Asked about recent New York City prospects with NBA potential, Jalen immediately names two guys selected in the 2018 draft: Queens native Hamidou Diallo and Harlem product Mohamed Bamba.

Both exemplify the recent trends: Diallo began his high school career in Queens but finished it at a Connecticut prep school before signing with Kentucky, while Bamba played high school ball at prep schools in New Hampshire and Pennsylvania before signing with Texas. The latest in the pipeline understands the trend.

“There’s just a lot of distractions, so a lot of people come from New York but leave there to go play somewhere else,” Jalen says. “It’s tough, because it’s a long history, but nobody has really made it out of New York like that in a long time.”

He knows there are exceptions, of course, guys like current Minnesota point guard and Jelly Fam originator Isaiah Washington, or Georgia Tech’s Brooklyn-bred Jose Alvarado, who both stayed home for high school and are now doing their thing at high-major DI programs. Jalen battled those guys on the local AAU scene, and he knows them well. But in keeping with many other recent predecessors, his path required some detours. So far, so good.

And what’s next? Jalen is now off to national powerhouse Brewster Academy. He’ll have one more year to continue improving his game. He says he’s most confident in his playmaking and scoring ability—for a dude nicknamed “Baby Westbrook,” the athleticism speaks for itself—and is focused on improving his ballhandling, jump shot and leadership skills. He had a chance to measure his progress at the U18 national team tryouts, where he made the cut from the initial 33 invitees to 18 finalists, but just missed a spot on the final 12-man roster. A dude who was slept on by major programs a little more than a year ago, he doesn’t really need additional motivation, but he’s got some more anyway.

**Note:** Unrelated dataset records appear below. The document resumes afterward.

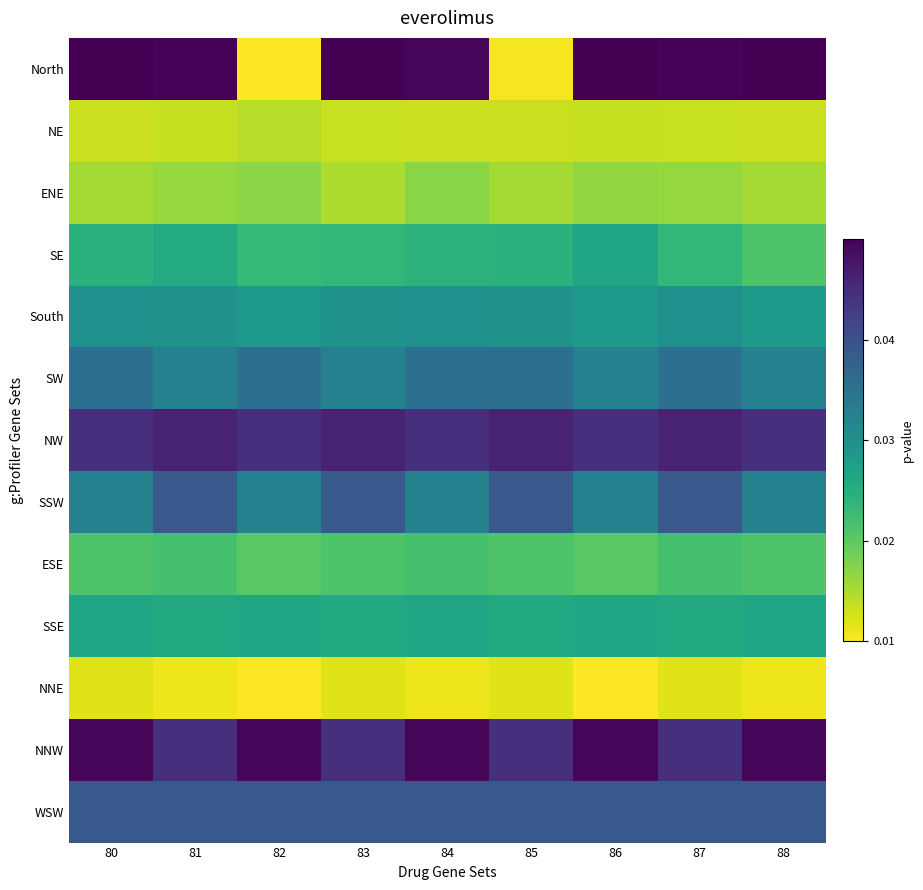

Reading left to right, list all the values displayed in this chart.

North: 80=0.0	81=0.0	82=0.0	83=0.1	84=0.0	85=0.0	86=0.1	87=0.0	88=0.0
NE: 80=0.0	81=0.0	82=0.0	83=0.0	84=0.0	85=0.0	86=0.0	87=0.0	88=0.0
ENE: 80=0.0	81=0.0	82=0.0	83=0.0	84=0.0	85=0.0	86=0.0	87=0.0	88=0.0
SE: 80=0.0	81=0.0	82=0.0	83=0.0	84=0.0	85=0.0	86=0.0	87=0.0	88=0.0
South: 80=0.0	81=0.0	82=0.0	83=0.0	84=0.0	85=0.0	86=0.0	87=0.0	88=0.0
SW: 80=0.0	81=0.0	82=0.0	83=0.0	84=0.0	85=0.0	86=0.0	87=0.0	88=0.0
NW: 80=0.0	81=0.0	82=0.0	83=0.0	84=0.0	85=0.0	86=0.0	87=0.0	88=0.0
SSW: 80=0.0	81=0.0	82=0.0	83=0.0	84=0.0	85=0.0	86=0.0	87=0.0	88=0.0
ESE: 80=0.0	81=0.0	82=0.0	83=0.0	84=0.0	85=0.0	86=0.0	87=0.0	88=0.0
SSE: 80=0.0	81=0.0	82=0.0	83=0.0	84=0.0	85=0.0	86=0.0	87=0.0	88=0.0
NNE: 80=0.0	81=0.0	82=0.0	83=0.0	84=0.0	85=0.0	86=0.0	87=0.0	88=0.0
NNW: 80=0.0	81=0.0	82=0.0	83=0.0	84=0.0	85=0.0	86=0.0	87=0.0	88=0.0
WSW: 80=0.0	81=0.0	82=0.0	83=0.0	84=0.0	85=0.0	86=0.0	87=0.0	88=0.0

However far he goes in this game and whatever path he takes to get there, Jalen knows that part of his motivation will always come from the city that brought him into this world. He insists on being one of the ones who makes it—and bringing New York with him.

“Being a New Yorker is just different, and I always want to represent that,” he says. “I’m trying to be that guy who puts it on my back.”